Legislative Assembly for the ACT: 1995 Week 7 Hansard (17 October) . . Page.. 1696..
Debate resumed from 24 August 1995, on motion by Mr Humphries:
That this Bill be agreed to in principle.
MS FOLLETT (Leader of the Opposition) (11.20): Mr Speaker, the Australian Labor Party opposes this Bill. We oppose this Bill on the basis that it attacks a fundamental principle of democracy, that is, the right of freedom of speech. The right of freedom of speech is a fundamental human right which the High Court has ruled is implied in the Australian Constitution. Freedom cannot be restricted without being denied, so the restriction proposed in Mr Humphries's legislation is, in fact, a denial of freedom of speech.
The restriction proposed is to ban the distribution of how-to-vote cards, or any other form of canvassing for votes, within 100 metres of the entrance to a polling place on election day. This means that information pamphlets, posters or even discussions with other voters by party workers are banned from within that 100-metre area. Despite the longstanding tradition of access to such information in the ACT, this Government, which alleges that it supports a consultative, open and council style of government, proposes to ban this access. The fact of the matter is that how-to-vote cards are available during council elections throughout mainland Australia. How-to-vote cards have been a fundamental part of the electoral process in the ACT since the first elections were conducted here.
Mr Speaker, the right to participate in the electoral process is a freedom that should be enjoyed by all Canberra citizens. This attack on the freedom to participate in this particular way is clearly aimed at the Australian Labor Party in a politically partisan move. But the ban affects the rights of all Canberra citizens, whether they belong to the Australian Labor Party, to any other political party or to no party at all. Any Canberran now can assist a candidate, any candidate in fact, on election day in the ACT, just as people can everywhere else in Australia with the exception of Tasmania. Every Canberran can choose to contribute a few hours on election day to hand out how-to-vote cards for any candidate that they wish to support. This is a very cheap and easy way for people to actively participate in the electoral process, and many of them in fact choose to do so.
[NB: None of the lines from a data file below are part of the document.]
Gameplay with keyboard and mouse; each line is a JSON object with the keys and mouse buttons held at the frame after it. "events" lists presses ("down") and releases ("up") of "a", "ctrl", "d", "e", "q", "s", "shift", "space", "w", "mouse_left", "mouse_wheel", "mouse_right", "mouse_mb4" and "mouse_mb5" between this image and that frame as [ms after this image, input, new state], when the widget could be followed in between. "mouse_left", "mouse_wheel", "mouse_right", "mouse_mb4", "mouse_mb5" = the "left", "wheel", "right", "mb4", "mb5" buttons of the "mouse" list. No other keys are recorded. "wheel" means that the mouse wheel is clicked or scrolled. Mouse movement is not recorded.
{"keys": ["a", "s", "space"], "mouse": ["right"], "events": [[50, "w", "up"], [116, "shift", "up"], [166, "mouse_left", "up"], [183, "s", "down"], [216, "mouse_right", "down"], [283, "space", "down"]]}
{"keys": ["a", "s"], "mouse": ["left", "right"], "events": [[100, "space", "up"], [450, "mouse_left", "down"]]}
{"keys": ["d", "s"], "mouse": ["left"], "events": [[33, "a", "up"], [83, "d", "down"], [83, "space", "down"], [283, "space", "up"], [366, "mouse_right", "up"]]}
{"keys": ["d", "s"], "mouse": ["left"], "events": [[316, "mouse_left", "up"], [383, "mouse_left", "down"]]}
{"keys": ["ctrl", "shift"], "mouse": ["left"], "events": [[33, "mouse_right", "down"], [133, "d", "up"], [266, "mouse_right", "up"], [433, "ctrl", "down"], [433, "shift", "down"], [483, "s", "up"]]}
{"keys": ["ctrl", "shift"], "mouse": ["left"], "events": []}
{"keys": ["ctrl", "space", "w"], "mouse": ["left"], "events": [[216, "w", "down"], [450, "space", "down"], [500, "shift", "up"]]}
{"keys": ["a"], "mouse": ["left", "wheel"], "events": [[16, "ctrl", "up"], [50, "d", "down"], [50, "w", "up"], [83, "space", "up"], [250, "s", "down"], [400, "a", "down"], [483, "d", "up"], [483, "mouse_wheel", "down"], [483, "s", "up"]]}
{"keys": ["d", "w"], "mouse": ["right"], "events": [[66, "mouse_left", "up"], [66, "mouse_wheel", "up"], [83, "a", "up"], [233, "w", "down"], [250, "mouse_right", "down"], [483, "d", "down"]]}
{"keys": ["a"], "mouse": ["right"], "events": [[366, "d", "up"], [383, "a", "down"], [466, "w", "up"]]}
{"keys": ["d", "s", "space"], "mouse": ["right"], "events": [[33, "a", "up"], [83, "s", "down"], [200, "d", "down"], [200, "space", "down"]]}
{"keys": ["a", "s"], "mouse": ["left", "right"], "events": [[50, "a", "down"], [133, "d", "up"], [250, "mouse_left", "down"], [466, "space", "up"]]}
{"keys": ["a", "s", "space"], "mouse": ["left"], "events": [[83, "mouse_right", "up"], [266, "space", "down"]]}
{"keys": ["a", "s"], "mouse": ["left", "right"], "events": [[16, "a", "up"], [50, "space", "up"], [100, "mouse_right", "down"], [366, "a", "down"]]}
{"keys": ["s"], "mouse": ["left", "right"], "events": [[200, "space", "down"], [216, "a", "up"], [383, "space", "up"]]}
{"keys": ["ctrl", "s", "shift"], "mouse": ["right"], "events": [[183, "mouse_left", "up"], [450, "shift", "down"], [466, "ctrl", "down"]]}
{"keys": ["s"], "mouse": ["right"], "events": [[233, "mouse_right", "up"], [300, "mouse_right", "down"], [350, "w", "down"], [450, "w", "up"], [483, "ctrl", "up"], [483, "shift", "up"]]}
I think that we would all encourage more citizens to participate in the electoral process, but since the introduction of this Bill we must now have our doubts about the Liberal Party. Their objective here is to limit citizens' rights to participate, by banning what is a cheap and easy method of political activity. That ban, Mr Speaker, applies to all citizens, regardless of their political view. Indeed, on this issue, as we well know, the Liberal Party itself is not united. They are being dragged along by the zealousness of a few within the party, and indeed a few outside of it as well.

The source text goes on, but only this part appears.